Now, I do have problems with the acts of which are described in my faith as inappropriate, however; I acknowledge that not all people follow my faith and for them such acts are not inappropriate.  I also feel that no person should be treated as less of a person because of something, that I firmly believe, is their personal struggle, and not a choice they have made.  I know far too many members of the LGBT community to believe otherwise and I only know a few.

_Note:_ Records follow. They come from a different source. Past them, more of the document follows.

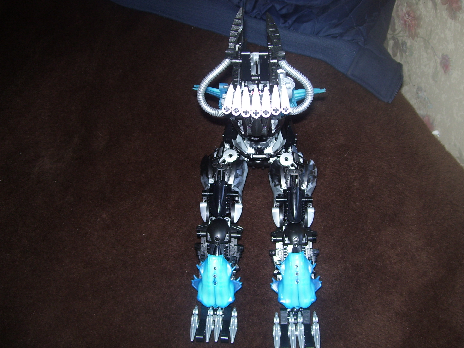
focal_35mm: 37
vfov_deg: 38.7
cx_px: 231
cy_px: 176
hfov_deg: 50.1
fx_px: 496
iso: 80
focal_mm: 6
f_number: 2.7
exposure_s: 1/60
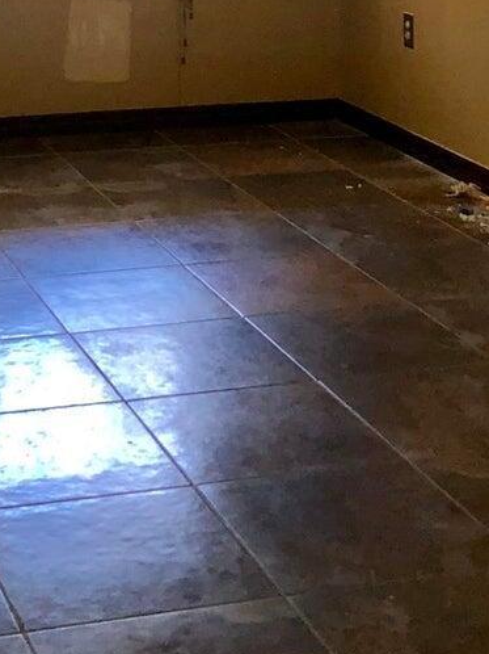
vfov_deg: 20.8
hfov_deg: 16.3
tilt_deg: -5.4
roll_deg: -0.8
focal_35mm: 90
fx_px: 1697
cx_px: 83
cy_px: -56
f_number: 1.8
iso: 160
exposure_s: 1/40
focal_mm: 3.99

I can not believe that parents allow their children to treat others this way, just because the way they are is not "normal".  I did nothing today that was any different than I have done any other day.  Annie has high-fived me in the past, but today her actions towards me were completely unacceptable.  When are we as a society going to stop growing haters, and start promoting life?  When are we going to teach understanding first, so that our problems do not become our pride?  Today I was genuinely shocked.  I guess we aren't as "over it" as we should be.  What if this had been about skin color?  What if it had been about whether women had the right to work for the same pay (which we still haven't fully achieved), or whether fathers can take sick days like mothers can to care for their own children (a battle my husband has had to fight more than once, when we took turns with sick leave!)  What does it matter what we believe sexually when our job has nothing to do with it?!?


UPDATE:  Today at lunch Annie asked me if I was still an "it" then saw my spiderman shirt and was relieved that I was now "normal".  Obviously, it wasn't just some passing joke, this kid seriously needs to be taught some social acceptance skills!